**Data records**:
-- -- --

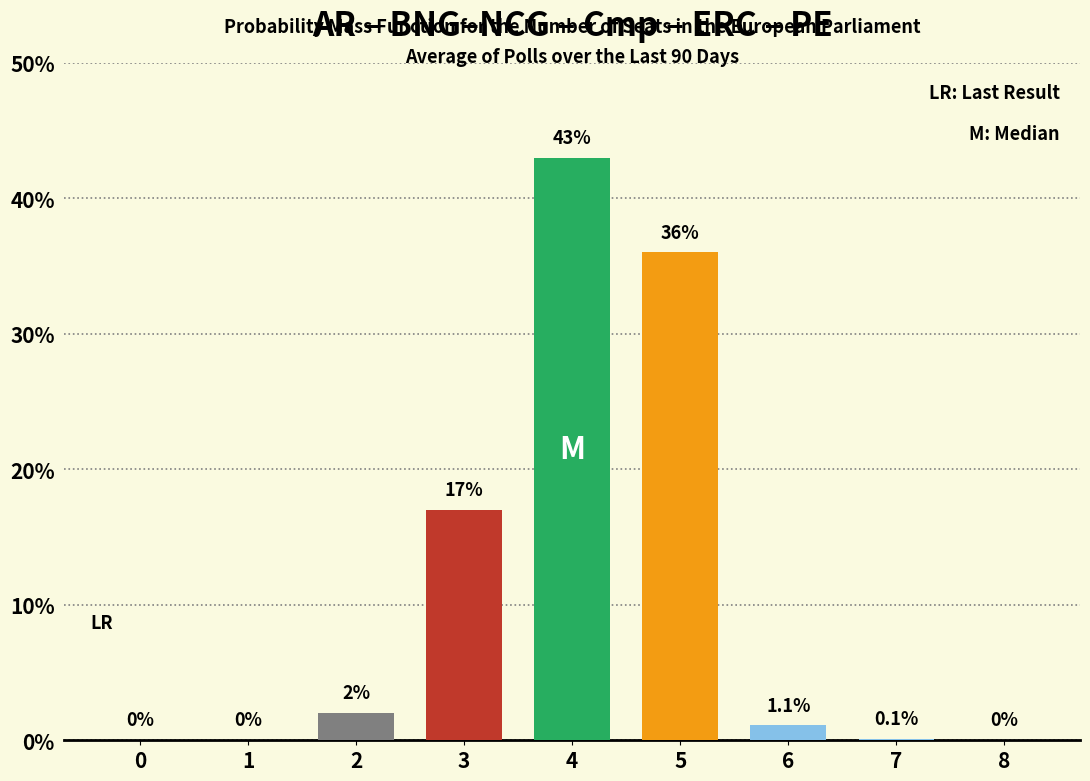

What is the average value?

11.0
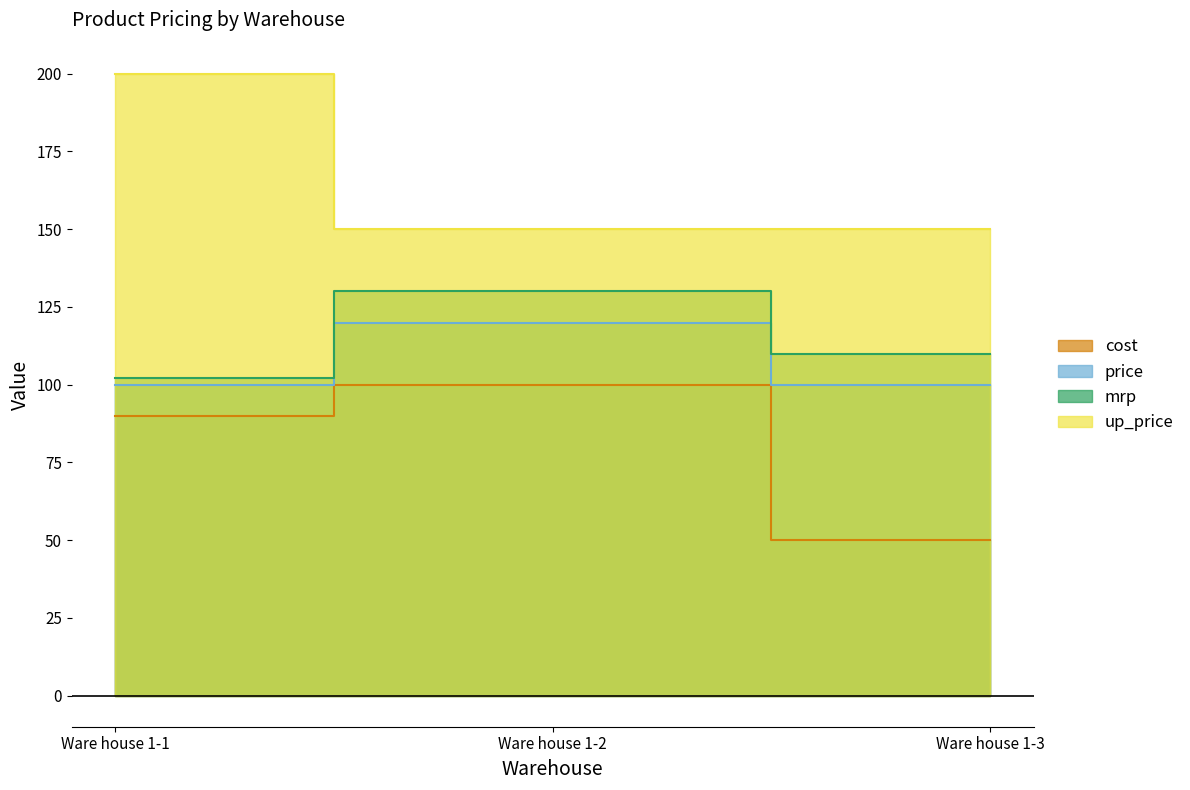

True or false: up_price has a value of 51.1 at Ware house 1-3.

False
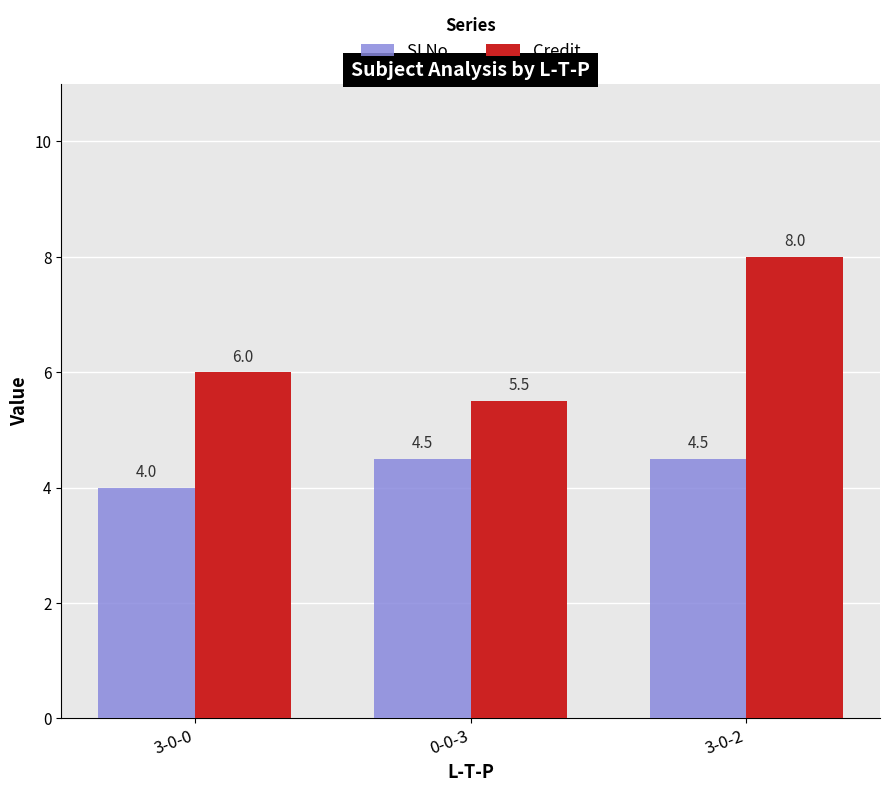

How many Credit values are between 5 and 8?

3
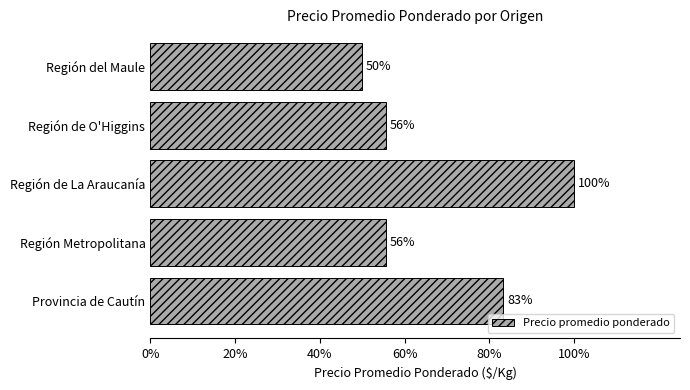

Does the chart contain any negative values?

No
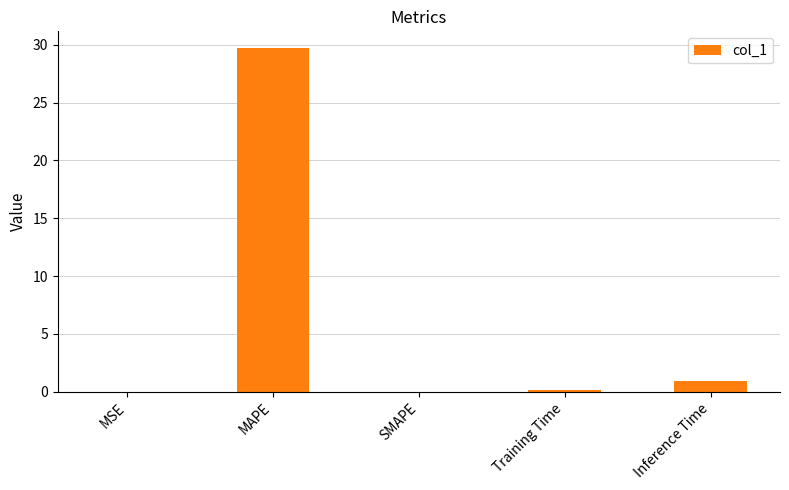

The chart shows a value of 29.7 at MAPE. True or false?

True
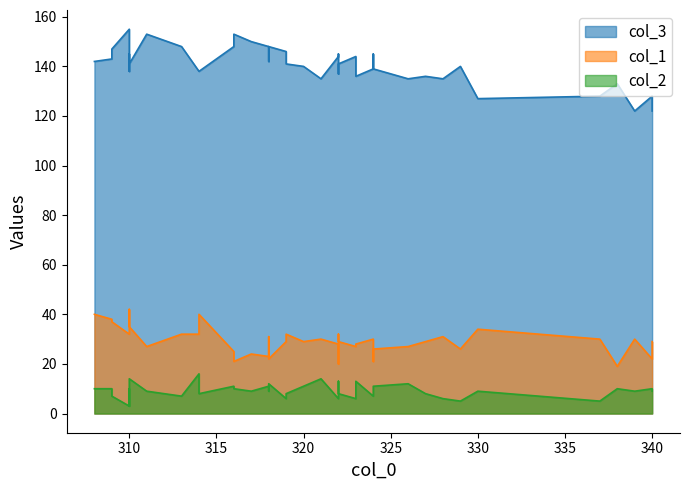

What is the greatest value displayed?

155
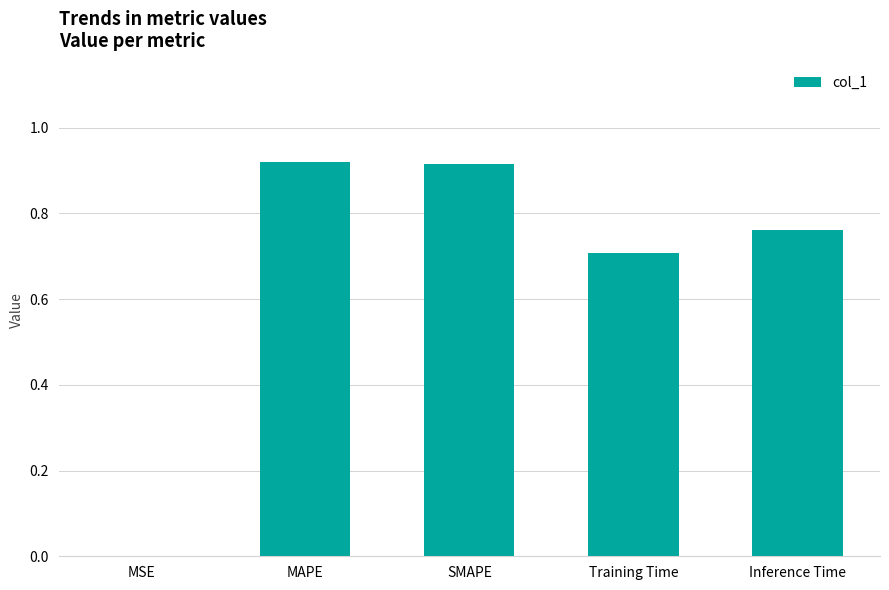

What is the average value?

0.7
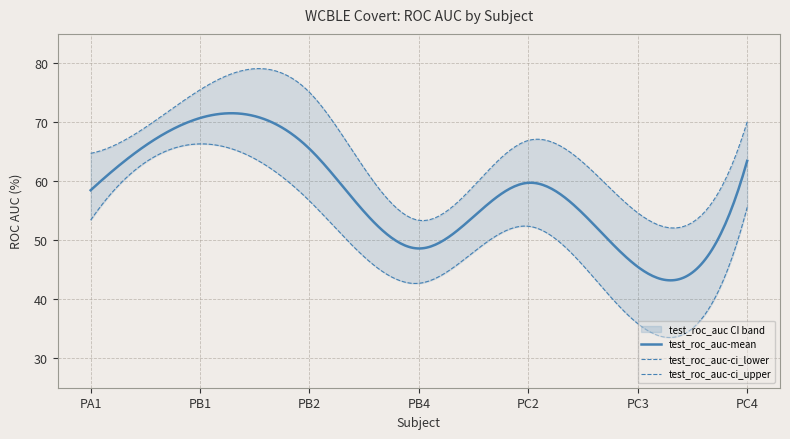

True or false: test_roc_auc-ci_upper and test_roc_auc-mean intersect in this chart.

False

-- -- --

**DIRECTIONS**: Rename "average value" to "mean value" throughout the entries above and keep everything else the same, leaving out the pictures.

**WRITTEN SOLUTION**:
What is the mean value?

11.0

True or false: up_price has a value of 51.1 at Ware house 1-3.

False

How many Credit values are between 5 and 8?

3

Does the chart contain any negative values?

No

The chart shows a value of 29.7 at MAPE. True or false?

True

What is the greatest value displayed?

155

What is the mean value?

0.7

True or false: test_roc_auc-ci_upper and test_roc_auc-mean intersect in this chart.

False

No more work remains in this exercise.